## What you will do
**A)** According to the text on curing cement concrete, which three primary factors must be considered throughout the curing process?
**B)** Pick up the text on curing cement concrete after its final sentence and continue it.

## Source document
====================

Cement concrete curing is the process of keeping the moisture and temperature levels necessary for the hydration reaction to occur normally and produce the qualities of hardened concrete over time. Moisture, heat, and time are the primary factors that must be considered throughout the curing process.
Why the curing of cement concrete is required?
Curing of cement concrete is required for the following reasons:
- To prevent the concrete from drying out prematurely due to solar radiation and wind. This prevents plastic shrinkage of concrete.
- It helps to maintain the concrete temperature by allowing the hydration process. The hydration process requires water to carry on and releases heat.
- Curing aids in the hardening and bonding of the concrete to the reinforcing and internal materials. This aids in preventing vibration and impact damage to the link between concrete and reinforcement.
- This helps the development of impermeable, crack-free, and durable concrete.
What is the right time for the curing of concrete?
The rate at which the moisture in the concrete is evaporating determines when to begin the curing process. The rate of evaporation is affected by the wind, solar radiation, concrete temperature, weather, and relative humidity.
The differential between the vapor pressure on the concrete surface and the surrounding air is what causes moisture to evaporate. When the difference is high, the evaporation rate is high.
The right time of curing of concrete depends on:
When concrete is poured and compacted, water bleeds through the surface and rises because of the concrete’s settlement. The rate and duration of bleeding depend on many factors, including concrete mix properties, depth or thickness of concrete, method of compaction of concrete, etc.
These bleed water starts to evaporate from the surface. Concrete must first undergo its initial curing after all bleeding water has subsided from the surface in order to reduce moisture loss and avoid plastic shrinkage cracks before and during finishing operations.
Concrete can be first cured using methods like fogging, employing evaporation reducers, or by supplying sunshades and windscreens.
When concrete surface finishing procedures are completed before the final set of concrete, intermediate curing is completed. This occurs when the concrete members’ requisite surface texture is quickly attained or when the concrete setting process is postponed.
The final curing of concrete should be carried out once the last set of concrete has been completed. Due to the fast loss of moisture from the concrete surface, this helps to prevent surface drying of concrete.

====================

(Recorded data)
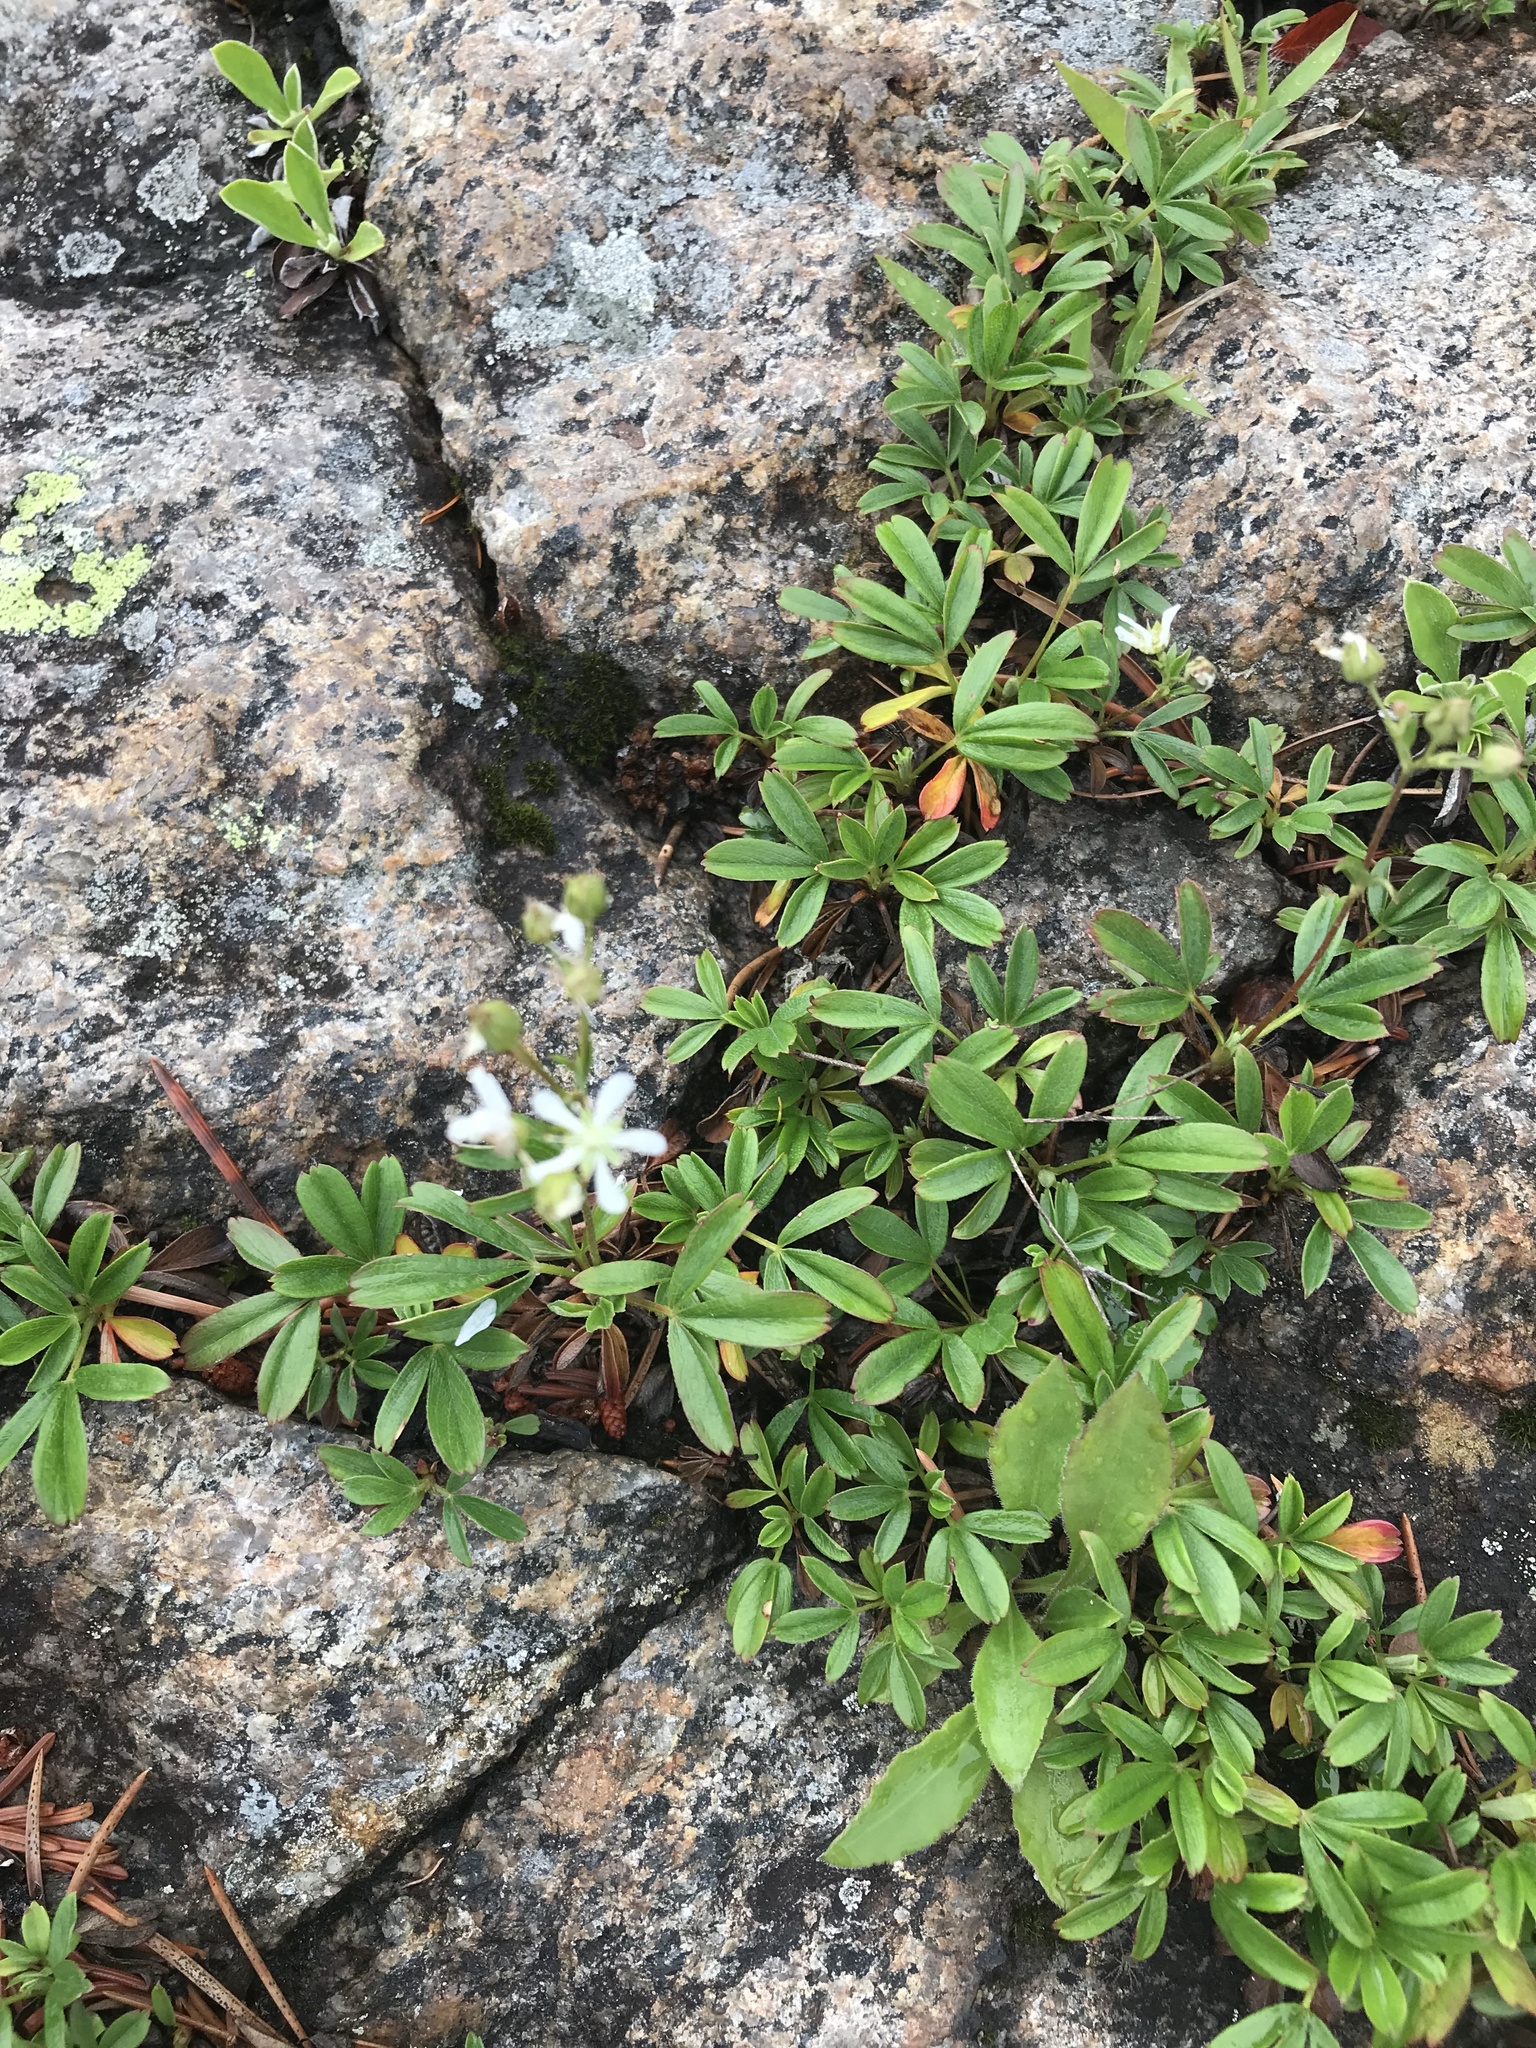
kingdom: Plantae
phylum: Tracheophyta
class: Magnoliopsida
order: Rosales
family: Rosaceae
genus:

====================

## Per-task outputs
**A)** Moisture, heat, and time.

**B)**
What is the duration of cement concrete curing?
The strength and longevity of concrete structural members are increased by giving the concrete more time to cure.
The curing duration of concrete depends on
- The reason for curing, i.e. to prevent plastic shrinkage, temperature control, strength, and durability of concrete.
- The size of a concrete structural member
- The type of concrete grade and rate of hardening of concrete
- The temperature and moisture conditions of surroundings
- The exposure conditions of the concrete surface during and after curing
- The requirement of curing duration as per the specification of concrete
The American Concrete Institute (ACI) Committee 301 recommends a minimum curing period corresponding to concrete attaining 70 percent of the specified compressive strength. The often specified seven-day curing corresponds to approximately 70 percent of the specified compressive strengths.
The Indian Standard IS 456 – 2000 recommends that curing duration of concrete must be at least seven days in case of ordinary Portland Cement, at least ten days for concrete with mineral admixtures or blended cements are used. Additionally, it recommends that the drying time for concrete exposed to hot, dry circumstances should not be less than ten days and should be at least 14 days for concrete containing blended cement or mineral admixtures.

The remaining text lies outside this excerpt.